JAKARTA — Kepala Korps Lalu Lintas (Kakorlantas) Polri, Irjen Pol. Agus Suryonugroho, menegaskan pentingnya penyelesaian komprehensif terhadap persoalan kendaraan over dimension dan overload (ODOL) dalam sistem lalu lintas angkutan jalan nasional.
Menurutnya, polemik muatan dan dimensi berlebih ini bukan hanya berkaitan dengan aspek pelanggaran hukum semata. Isu ODOL dinilai sudah menyangkut hajat keselamatan jiwa, stabilitas ekonomi, hingga masa depan transformasi logistik nasional.
Irjen Agus menilai pendekatan terhadap persoalan ODOL tidak bisa lagi dilakukan secara kaku atau sekadar mengedepankan penindakan. Polantas kini turut mempertimbangkan berbagai variabel lain yang berkaitan langsung dengan roda kehidupan masyarakat dan iklim dunia usaha.
“Kami tidak mengedepankan penegakan hukum, karena berkaitan dengan Over Dimension dan Overload adalah bukan hanya aspek penegakan hukum. Di sana ada aspek ekonomi, ada fiskal, ada transformasi yang berkeselamatan dan lain sebagainya,” ujar Irjen Agus.
Membangun Ekosistem Angkutan yang Ramah
Kakorlantas menyampaikan bahwa Korlantas Polri berkomitmen untuk terus membuka pintu kolaborasi dengan berbagai pihak, termasuk dengan Asosiasi Pengusaha Truk Indonesia (Aptrindo).
Dukungan kolektif dari seluruh pemangku kepentingan sangat diharapkan demi memuluskan transisi menuju sistem angkutan logistik yang aman, selamat, dan ramah lingkungan.
“Korlantas Polri akan berkolaborasi kepada siapapun, termasuk kepada teman-teman Aptrindo. Kami mohon dukungan karena apapun yang kita lakukan ini adalah demi keselamatan. Termasuk juga bagaimana kita bisa menciptakan angkutan transformasi logistik ini yang berkeselamatan dan ramah,” ucap Kakorlantas.
Lebih lanjut, ia menegaskan bahwa pembenahan tata kelola logistik nasional ini harus segera diwujudkan tanpa penundaan. Langkah besar ini mendesak dilakukan demi menekan angka kecelakaan lalu lintas jalan raya yang secara statistik masih tergolong tinggi di Indonesia.
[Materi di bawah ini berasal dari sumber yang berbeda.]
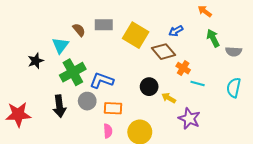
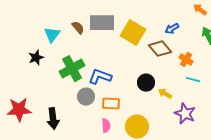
gray rectangle: (104, 25) -> (102, 23), size x1.4
cyan triangle: (60, 45) -> (52, 35), moved
orange cross: (183, 68) -> (186, 60), moved
black arrow: (59, 106) -> (53, 119), moved

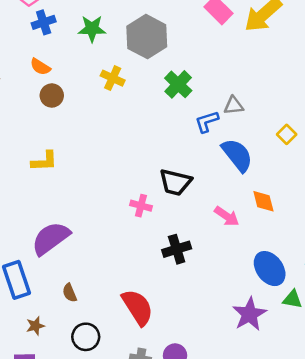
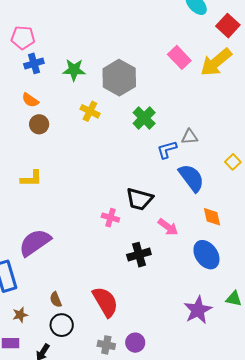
pink arrow: (227, 216) -> (168, 227), moved
blue ellipse: (270, 269) -> (206, 255), moved
brown semicircle: (70, 293) -> (56, 300), moved

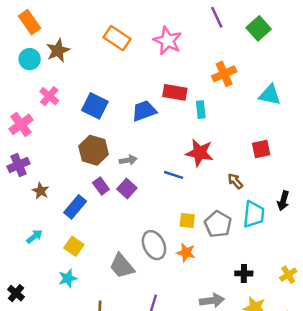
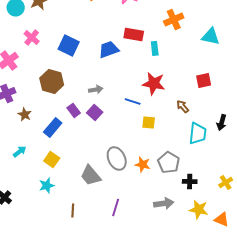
brown hexagon: (94, 150) -> (52, 81), moved
yellow square: (187, 220) -> (149, 122), moved
gray pentagon: (218, 224) -> (169, 162), moved

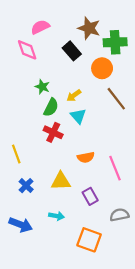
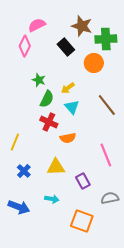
pink diamond: (27, 50) -> (25, 46), turned 45
brown line: (116, 99) -> (107, 105), moved
yellow line: (16, 154) -> (15, 142), turned 42
orange semicircle: (86, 157) -> (68, 138), moved

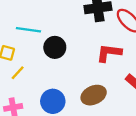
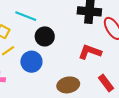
blue circle: (53, 101) -> (31, 62), moved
“Kami tidak membongkar efek daripada Over Dimension dan Overload, tetapi sudah saatnya kita harus mewujudkan transformasi yang ramah, transformasi logistik yang berkeselamatan,” jelasnya secara filosofis.
Refleksi Tingginya Angka Fatalitas Jalan Raya
Urgensi transformasi ini diperkuat oleh data historis yang dipaparkan oleh Kakorlantas. Sepanjang tahun 2025 lalu, jumlah kecelakaan lalu lintas di Indonesia masih berada di tahapan yang sangat mengkhawatirkan dengan korban meninggal dunia mencapai puluhan ribu jiwa.
“Ini lebih penting, karena saya ingat bahwa tahun 2025, peristiwa kecelakaan itu hampir 152.000 peristiwa. Termasuk juga korban fatalitas, korban meninggal dunia hampir sekitar 25.000,” tutur jenderal bintang dua tersebut.
Melihat fakta empiris tersebut, Kakorlantas Polri mengajak seluruh elemen usaha dan transportasi untuk bergotong-royong mendukung peta jalan (blueprint) menuju Indonesia bebas ODOL yang saat ini tengah bergulir dari hulu hingga ke hilir.
Proses transisi ini nantinya akan diperkuat melalui integrasi data yang solid, sosialisasi edukasi yang masif, serta penegakan hukum yang terukur di lapangan. Korlantas menyatakan kesiapan penuhnya untuk mengawal regulasi ini demi kenyamanan seluruh pengguna jalan.